**Task to carry out:**
Among the records below, find the lines with the word "мансардой" and copy them.
====== Input records
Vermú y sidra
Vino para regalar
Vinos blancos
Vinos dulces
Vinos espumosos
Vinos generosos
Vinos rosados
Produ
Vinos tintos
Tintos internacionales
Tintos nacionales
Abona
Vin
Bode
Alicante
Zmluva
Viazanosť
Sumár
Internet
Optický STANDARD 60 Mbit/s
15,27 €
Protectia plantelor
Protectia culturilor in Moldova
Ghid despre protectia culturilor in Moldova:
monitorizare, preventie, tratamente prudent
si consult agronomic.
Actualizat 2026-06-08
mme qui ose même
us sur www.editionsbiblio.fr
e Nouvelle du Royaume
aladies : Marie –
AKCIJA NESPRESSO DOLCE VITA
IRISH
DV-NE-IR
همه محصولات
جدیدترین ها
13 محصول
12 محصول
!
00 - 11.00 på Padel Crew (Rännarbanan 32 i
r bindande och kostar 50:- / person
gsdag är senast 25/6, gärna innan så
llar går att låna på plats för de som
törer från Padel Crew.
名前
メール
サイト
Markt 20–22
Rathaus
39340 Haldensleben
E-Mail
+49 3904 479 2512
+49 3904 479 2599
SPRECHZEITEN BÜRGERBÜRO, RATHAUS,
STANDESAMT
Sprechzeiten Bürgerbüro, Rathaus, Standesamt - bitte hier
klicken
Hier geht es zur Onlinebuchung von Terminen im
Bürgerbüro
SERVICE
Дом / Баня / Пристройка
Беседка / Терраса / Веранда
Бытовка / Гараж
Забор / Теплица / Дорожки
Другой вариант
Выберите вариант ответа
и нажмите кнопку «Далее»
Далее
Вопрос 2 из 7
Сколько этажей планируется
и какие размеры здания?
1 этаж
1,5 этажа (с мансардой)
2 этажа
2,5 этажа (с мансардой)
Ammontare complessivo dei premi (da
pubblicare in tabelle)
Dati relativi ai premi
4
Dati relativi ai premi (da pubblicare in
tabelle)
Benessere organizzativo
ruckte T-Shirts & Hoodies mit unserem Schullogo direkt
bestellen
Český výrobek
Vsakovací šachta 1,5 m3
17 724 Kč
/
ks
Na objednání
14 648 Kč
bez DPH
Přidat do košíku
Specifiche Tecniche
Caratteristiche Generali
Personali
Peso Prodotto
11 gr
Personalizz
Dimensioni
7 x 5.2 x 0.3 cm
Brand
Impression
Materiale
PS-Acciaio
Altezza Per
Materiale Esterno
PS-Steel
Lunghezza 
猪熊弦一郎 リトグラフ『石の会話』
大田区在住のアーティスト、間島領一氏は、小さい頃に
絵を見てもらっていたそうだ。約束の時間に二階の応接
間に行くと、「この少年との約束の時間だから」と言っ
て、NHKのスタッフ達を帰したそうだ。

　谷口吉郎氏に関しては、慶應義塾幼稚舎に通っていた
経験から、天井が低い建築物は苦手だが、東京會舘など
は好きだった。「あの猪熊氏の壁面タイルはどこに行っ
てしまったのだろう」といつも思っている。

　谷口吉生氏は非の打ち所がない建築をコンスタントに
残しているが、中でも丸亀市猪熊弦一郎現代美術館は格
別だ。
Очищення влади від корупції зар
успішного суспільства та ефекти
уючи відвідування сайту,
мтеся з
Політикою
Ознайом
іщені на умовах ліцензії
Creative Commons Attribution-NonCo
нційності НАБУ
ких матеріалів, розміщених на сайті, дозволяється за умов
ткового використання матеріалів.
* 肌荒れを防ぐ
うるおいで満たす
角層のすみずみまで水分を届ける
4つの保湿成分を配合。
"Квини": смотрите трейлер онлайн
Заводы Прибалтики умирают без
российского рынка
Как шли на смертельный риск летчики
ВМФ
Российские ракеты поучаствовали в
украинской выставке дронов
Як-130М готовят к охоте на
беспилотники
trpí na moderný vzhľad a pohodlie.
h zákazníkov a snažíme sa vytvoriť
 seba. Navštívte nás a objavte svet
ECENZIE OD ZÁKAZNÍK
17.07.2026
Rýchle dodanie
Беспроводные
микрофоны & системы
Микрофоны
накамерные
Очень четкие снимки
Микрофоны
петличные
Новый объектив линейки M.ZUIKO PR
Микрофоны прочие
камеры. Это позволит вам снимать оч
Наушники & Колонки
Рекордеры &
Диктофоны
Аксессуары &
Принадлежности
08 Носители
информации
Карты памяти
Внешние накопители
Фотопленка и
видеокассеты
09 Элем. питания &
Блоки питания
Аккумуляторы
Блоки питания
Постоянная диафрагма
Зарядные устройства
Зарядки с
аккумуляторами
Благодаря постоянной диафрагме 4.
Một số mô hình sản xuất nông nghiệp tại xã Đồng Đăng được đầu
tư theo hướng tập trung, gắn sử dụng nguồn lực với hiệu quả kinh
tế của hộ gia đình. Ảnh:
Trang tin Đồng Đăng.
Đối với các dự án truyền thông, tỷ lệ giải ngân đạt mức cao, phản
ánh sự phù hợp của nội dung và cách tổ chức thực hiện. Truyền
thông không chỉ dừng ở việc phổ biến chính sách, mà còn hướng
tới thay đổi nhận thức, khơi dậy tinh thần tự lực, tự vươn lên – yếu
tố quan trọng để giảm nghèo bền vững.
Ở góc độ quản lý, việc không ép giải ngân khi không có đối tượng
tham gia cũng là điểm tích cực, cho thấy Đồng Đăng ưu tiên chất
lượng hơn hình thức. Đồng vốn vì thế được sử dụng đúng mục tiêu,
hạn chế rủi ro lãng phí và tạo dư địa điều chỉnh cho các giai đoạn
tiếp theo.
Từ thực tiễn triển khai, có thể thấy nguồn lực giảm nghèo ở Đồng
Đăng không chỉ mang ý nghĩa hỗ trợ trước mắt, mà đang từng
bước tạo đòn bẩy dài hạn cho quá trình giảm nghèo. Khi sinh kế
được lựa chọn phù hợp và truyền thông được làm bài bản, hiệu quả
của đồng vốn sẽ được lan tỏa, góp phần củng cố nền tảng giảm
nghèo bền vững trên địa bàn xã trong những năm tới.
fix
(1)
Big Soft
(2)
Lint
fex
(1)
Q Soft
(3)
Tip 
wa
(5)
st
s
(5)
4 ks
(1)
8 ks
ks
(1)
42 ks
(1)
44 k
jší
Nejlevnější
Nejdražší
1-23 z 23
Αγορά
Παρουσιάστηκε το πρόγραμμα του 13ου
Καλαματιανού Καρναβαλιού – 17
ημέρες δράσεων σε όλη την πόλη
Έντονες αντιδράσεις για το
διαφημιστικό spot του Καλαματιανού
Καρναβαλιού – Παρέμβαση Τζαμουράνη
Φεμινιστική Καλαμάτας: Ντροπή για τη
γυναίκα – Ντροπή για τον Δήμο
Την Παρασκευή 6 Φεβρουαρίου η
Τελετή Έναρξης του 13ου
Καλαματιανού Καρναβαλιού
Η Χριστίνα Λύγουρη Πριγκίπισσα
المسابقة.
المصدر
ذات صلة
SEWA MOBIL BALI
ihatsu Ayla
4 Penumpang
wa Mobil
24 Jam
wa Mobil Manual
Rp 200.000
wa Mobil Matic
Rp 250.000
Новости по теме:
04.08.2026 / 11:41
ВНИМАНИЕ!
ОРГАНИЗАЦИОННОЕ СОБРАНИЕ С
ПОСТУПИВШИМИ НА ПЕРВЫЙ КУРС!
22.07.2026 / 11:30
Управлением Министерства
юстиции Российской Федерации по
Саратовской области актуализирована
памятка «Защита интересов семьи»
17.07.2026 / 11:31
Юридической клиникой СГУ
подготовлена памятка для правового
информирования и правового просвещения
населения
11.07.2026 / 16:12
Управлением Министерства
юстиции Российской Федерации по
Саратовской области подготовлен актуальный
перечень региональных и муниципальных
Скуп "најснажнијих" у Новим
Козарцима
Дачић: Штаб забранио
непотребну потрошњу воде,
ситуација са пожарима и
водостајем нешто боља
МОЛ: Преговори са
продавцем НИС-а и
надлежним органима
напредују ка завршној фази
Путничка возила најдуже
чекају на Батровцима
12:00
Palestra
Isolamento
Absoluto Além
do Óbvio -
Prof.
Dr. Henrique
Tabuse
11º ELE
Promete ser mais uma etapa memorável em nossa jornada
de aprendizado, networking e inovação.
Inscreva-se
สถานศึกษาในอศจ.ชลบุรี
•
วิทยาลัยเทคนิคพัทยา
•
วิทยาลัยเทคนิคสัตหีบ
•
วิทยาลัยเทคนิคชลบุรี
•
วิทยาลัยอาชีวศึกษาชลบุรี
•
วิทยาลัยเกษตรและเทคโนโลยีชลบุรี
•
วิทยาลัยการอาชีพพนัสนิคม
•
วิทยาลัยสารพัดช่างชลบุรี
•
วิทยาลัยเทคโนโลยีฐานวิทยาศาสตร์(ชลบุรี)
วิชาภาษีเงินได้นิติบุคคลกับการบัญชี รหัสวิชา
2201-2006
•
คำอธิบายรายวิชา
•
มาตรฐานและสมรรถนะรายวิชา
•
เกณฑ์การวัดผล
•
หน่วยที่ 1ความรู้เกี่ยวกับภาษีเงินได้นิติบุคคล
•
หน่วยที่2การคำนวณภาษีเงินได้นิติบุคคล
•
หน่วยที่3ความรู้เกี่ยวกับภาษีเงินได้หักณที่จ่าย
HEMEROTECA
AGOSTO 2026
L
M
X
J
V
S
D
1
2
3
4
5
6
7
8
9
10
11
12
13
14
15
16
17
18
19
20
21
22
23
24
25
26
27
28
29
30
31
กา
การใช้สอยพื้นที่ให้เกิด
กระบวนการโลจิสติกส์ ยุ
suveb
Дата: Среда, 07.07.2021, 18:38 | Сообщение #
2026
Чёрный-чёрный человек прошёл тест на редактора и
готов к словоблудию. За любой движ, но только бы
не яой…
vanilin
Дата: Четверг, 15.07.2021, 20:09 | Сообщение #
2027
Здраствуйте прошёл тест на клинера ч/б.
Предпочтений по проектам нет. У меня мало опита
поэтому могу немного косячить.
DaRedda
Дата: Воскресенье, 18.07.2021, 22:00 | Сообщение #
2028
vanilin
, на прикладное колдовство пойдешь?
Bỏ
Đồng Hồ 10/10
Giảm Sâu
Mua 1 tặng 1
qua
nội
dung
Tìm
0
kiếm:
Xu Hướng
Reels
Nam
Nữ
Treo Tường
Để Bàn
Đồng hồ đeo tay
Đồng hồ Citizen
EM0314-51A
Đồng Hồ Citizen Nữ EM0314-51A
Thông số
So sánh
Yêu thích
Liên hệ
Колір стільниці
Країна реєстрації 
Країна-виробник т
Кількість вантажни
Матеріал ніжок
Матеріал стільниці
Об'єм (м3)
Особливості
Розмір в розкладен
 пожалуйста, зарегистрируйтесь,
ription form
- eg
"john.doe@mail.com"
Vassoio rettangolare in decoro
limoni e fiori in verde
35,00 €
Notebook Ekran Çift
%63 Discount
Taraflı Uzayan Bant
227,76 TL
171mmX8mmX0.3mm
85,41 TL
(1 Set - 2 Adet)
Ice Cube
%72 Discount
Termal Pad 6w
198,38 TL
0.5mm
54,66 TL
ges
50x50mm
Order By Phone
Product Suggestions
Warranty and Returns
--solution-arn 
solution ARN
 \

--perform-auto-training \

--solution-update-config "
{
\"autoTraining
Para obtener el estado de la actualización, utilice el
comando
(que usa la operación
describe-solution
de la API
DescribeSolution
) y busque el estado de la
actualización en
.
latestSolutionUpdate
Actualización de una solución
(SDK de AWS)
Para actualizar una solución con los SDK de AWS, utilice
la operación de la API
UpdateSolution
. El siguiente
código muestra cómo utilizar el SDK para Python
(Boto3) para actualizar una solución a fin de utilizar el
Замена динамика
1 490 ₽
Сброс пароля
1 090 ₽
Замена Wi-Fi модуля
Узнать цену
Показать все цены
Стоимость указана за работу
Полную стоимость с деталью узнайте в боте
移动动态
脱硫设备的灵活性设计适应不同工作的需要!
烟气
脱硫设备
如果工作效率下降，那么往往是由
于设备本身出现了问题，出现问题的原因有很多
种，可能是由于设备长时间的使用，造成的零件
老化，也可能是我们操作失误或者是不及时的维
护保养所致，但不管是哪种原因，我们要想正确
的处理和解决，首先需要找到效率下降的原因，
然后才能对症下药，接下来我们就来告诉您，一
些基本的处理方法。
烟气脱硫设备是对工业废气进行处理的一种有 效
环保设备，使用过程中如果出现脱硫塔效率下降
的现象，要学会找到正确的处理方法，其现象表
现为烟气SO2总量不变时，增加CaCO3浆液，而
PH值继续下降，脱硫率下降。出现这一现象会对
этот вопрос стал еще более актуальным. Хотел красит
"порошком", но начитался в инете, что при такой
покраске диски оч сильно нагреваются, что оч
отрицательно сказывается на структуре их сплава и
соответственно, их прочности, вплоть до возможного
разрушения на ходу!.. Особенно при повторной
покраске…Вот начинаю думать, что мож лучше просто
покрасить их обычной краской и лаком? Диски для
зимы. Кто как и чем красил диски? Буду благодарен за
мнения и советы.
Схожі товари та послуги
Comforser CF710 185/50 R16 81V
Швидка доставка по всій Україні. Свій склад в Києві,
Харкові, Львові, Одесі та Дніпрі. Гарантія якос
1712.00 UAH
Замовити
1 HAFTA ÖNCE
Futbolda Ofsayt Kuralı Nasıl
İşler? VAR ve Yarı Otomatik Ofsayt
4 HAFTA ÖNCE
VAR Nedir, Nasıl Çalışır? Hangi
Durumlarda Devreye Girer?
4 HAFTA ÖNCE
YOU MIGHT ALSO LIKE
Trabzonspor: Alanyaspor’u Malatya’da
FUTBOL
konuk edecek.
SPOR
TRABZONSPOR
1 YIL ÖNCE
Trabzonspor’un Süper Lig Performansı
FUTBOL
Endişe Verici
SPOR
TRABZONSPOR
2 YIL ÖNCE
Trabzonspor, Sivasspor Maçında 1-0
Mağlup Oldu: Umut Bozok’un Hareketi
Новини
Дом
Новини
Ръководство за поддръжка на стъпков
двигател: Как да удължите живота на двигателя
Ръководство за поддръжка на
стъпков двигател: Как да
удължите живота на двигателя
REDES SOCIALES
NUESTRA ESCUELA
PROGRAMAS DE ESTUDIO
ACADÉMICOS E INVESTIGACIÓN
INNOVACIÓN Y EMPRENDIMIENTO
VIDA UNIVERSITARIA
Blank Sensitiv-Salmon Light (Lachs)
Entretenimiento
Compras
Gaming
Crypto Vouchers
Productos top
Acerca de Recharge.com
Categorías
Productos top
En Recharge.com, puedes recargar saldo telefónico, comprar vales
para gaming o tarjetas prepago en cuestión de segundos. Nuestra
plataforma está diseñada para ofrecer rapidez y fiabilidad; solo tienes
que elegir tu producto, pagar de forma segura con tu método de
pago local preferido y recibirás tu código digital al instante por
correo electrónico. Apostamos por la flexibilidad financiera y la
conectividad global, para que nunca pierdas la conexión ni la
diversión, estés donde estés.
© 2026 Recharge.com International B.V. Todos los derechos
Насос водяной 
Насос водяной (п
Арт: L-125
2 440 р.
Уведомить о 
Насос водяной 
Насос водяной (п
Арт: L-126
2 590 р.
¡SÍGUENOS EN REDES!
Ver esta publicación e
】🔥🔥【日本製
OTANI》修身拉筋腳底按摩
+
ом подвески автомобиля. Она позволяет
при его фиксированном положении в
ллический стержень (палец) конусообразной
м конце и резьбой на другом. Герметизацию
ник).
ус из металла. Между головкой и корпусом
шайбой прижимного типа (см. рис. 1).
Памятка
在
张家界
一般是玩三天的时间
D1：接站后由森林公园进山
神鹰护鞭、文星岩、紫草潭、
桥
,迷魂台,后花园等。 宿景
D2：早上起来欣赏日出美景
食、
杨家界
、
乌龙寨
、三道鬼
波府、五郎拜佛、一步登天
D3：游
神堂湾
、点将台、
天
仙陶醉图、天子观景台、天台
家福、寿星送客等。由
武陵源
============
**Solved exercise:**
1,5 этажа (с мансардой)
2,5 этажа (с мансардой)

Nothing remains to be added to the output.